More from the crazy coupon lady

Yesterday at Walgreens I bought 12 ounces of almonds (2 6-oz. cans) and a pack of toilet paper product for 43 cents out of pocket. I used three coupons and got a $1 register reward along with my receipt, which is a coupon that you can use on most anything in the store but prescriptions and dairy. So it was kind of like making 57 cents. The cashier was delighted. “You’re the coupon queen!”

I told him I was just the princess. The queens are the ones who subscribe to coupon-clipping services and buy pallets of detergent for $3. I don’t have room in my house for a pallet of detergent.

I brought a friend along for today’s trip to CVS. Collectively, we paid $3.01 for two tubes of Colgate, an 8-oz. pump bottle of liquid soap (which we donated to the women’s bathroom in the place where we volunteer), 2 18-oz. containers of prunes, and a king-size pack of 4 Reese’s peanut butter cups – and Mom, I promise I am saving them for eating only on long bicycling trips. (That promise is a factual statement in the Sen. Jon Kyl sense.) The candy and the soap were completely free – CVS occasionally gives “try it free” coupons to  people who have their loyalty card.

The cashier at CVS was having a blast – he had never seen anything like the number of coupons I handed him. He mentioned that he had never tried prunes because of the stigma, and I told him I hadn’t either until I was 25 for the same reason, when I discovered that I had been missing out on one of the world’s most amazing foods all my life.

So I opened up one of the containers I’d just bought and he tried one. (Paying only 90 cents for more than a pound of prunes puts me in a sharing kind of mood.) “They’re like raisins, but much better,” was his conclusion.

Then I went to Walgreens and repeated yesterday’s purchase; but I only had two coupons, so I paid 93 cents this time. Still got another $1 Register Reward.

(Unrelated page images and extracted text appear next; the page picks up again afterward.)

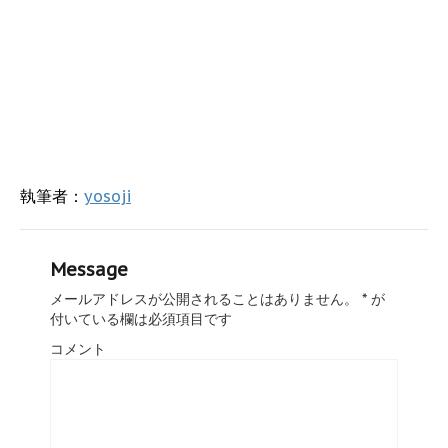
執筆者：
yosoji
Message
メールアドレスが公開されることはありません。
*
が
付いている欄は必須項目です
コメント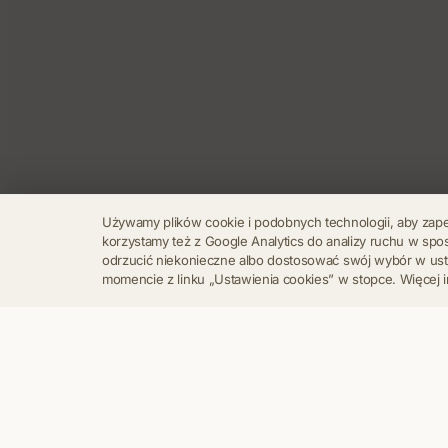
Używamy plików cookie i podobnych technologii, aby zap
korzystamy też z Google Analytics do analizy ruchu w s
odrzucić niekonieczne albo dostosować swój wybór w u
momencie z linku „Ustawienia cookies” w stopce. Więcej i
Regulamin
Polityka Prywatności
Kontakt
Ustawienia cookies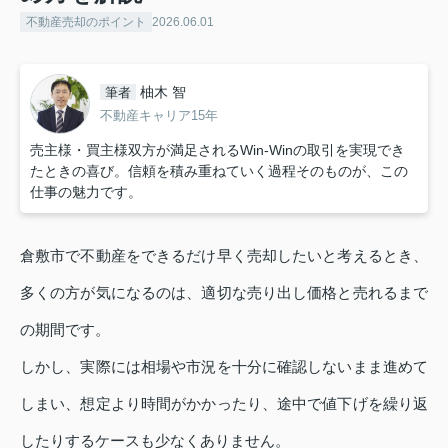
不動産売却のポイント
2026.06.01
柚木 智
筆者
不動産キャリア15年
売主様・買主様双方が満足されるWin-Winの取引を実現でき
たときの喜び。信頼を積み重ねていく過程そのものが、この
仕事の魅力です。
倉敷市で不動産をできるだけ早く売却したいと考えるとき、
多くの方が気になるのは、適切な売り出し価格と売れるまで
の期間です。
しかし、実際には相場や市況を十分に確認しないまま進めて
しまい、想定より時間がかかったり、途中で値下げを繰り返
したりするケースも少なくありません。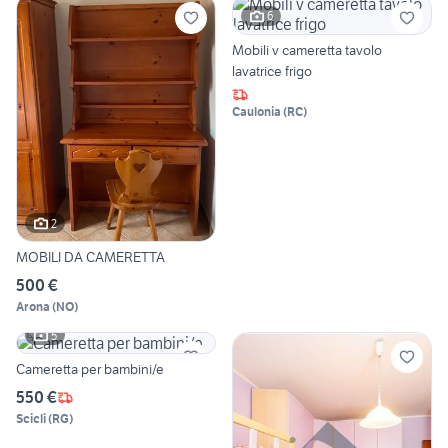
6
Mobili v cameretta tavolo
lavatrice frigo
Caulonia
(
RC
)
2
MOBILI DA CAMERETTA
500 €
Arona
(
NO
)
5
Cameretta per bambini/e
550 €
Scicli
(
RG
)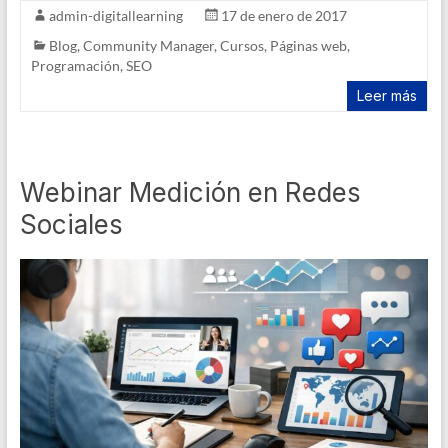
admin-digitallearning
17 de enero de 2017
Blog
,
Community Manager
,
Cursos
,
Páginas web
,
Programación
,
SEO
Leer más
Webinar Medición en Redes
Sociales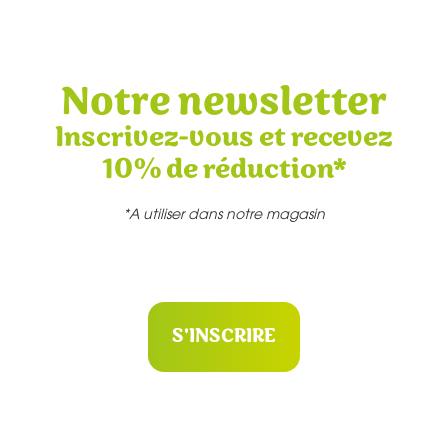
Notre newsletter
Inscrivez-vous et recevez
10% de réduction*
*A utiliser dans notre magasin
S'INSCRIRE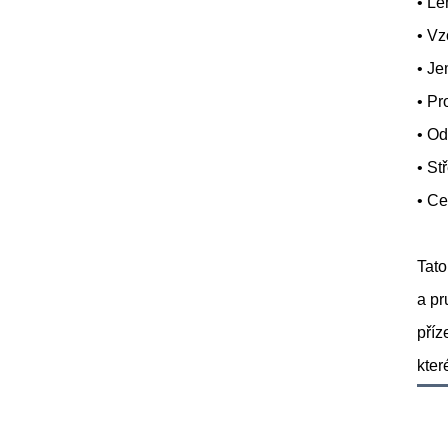
• Le
• Vz
• Je
• Pr
• Od
• St
• Ce
Tato
a pr
příz
kter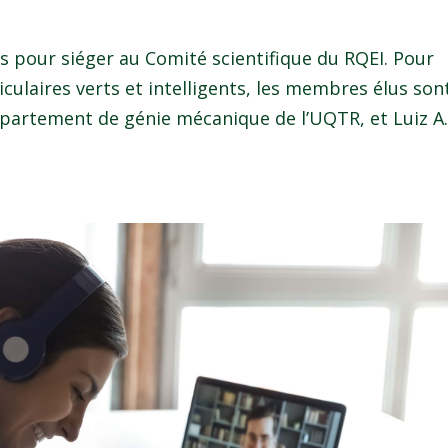
us pour siéger au Comité scientifique du RQEI. Pour
iculaires verts et intelligents, les membres élus son
partement de génie mécanique de l’UQTR, et Luiz A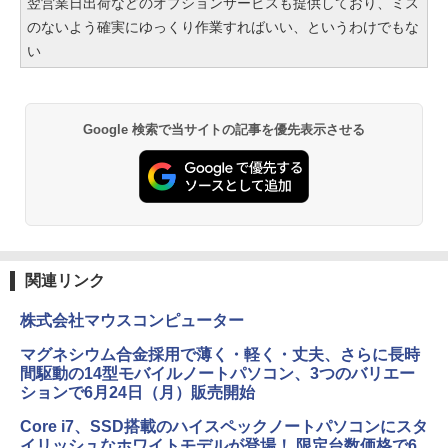
翌営業日出荷などのオプションサービスも提供しており、ミス
のないよう確実にゆっくり作業すればいい、というわけでもな
い
Google 検索で当サイトの記事を優先表示させる
関連リンク
株式会社マウスコンピューター
マグネシウム合金採用で薄く・軽く・丈夫、さらに長時
間駆動の14型モバイルノートパソコン、3つのバリエー
ションで6月24日（月）販売開始
Core i7、SSD搭載のハイスペックノートパソコンにスタ
イリッシュなホワイトモデルが登場！ 限定台数価格で6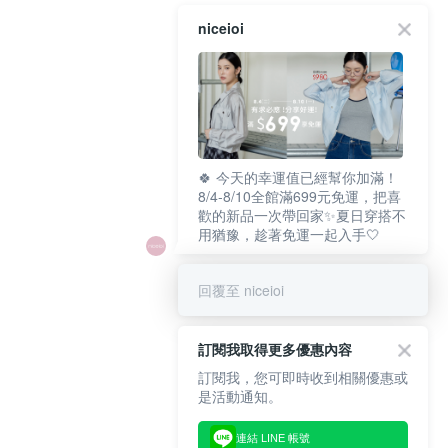
niceioi
🍀 今天的幸運值已經幫你加滿！
8/4-8/10全館滿699元免運，把喜
歡的新品一次帶回家✨夏日穿搭不
用猶豫，趁著免運一起入手🤍
回覆至 niceioi
訂閱我取得更多優惠內容
訂閱我，您可即時收到相關優惠或
是活動通知。
連結 LINE 帳號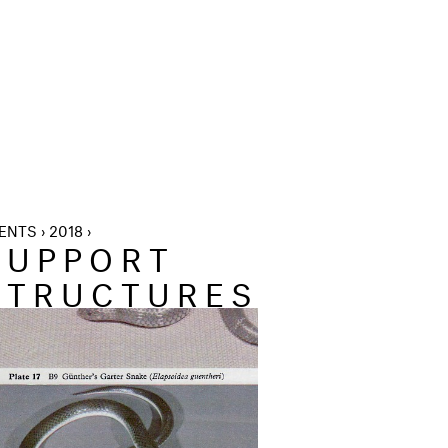
ENTS › 2018 ›
SUPPORT
STRUCTURES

Between the two stores, my cash spending was $2.83. My friend paid $1.25 for the toothpaste.

The weekend’s savings were even more impressive, but there were so many that it intimidates me to think about starting to list them. The brief version is: I bought a bunch of expendable that I needed (food, personal care, and cat stuff), and instead of paying $110 or so for it, I paid about $48, most of which was sales tax and prescription cat food.

One of our local grocery stores is having double coupon days this weekend, but there are so many restrictions – no coupons over a dollar, pre-coupon purchase total must be $25 or higher, etc. – that I haven’t figured out yet if it’s worth it. I have a few days to decide.

P.S. I filed my federal taxes today. Woohoo!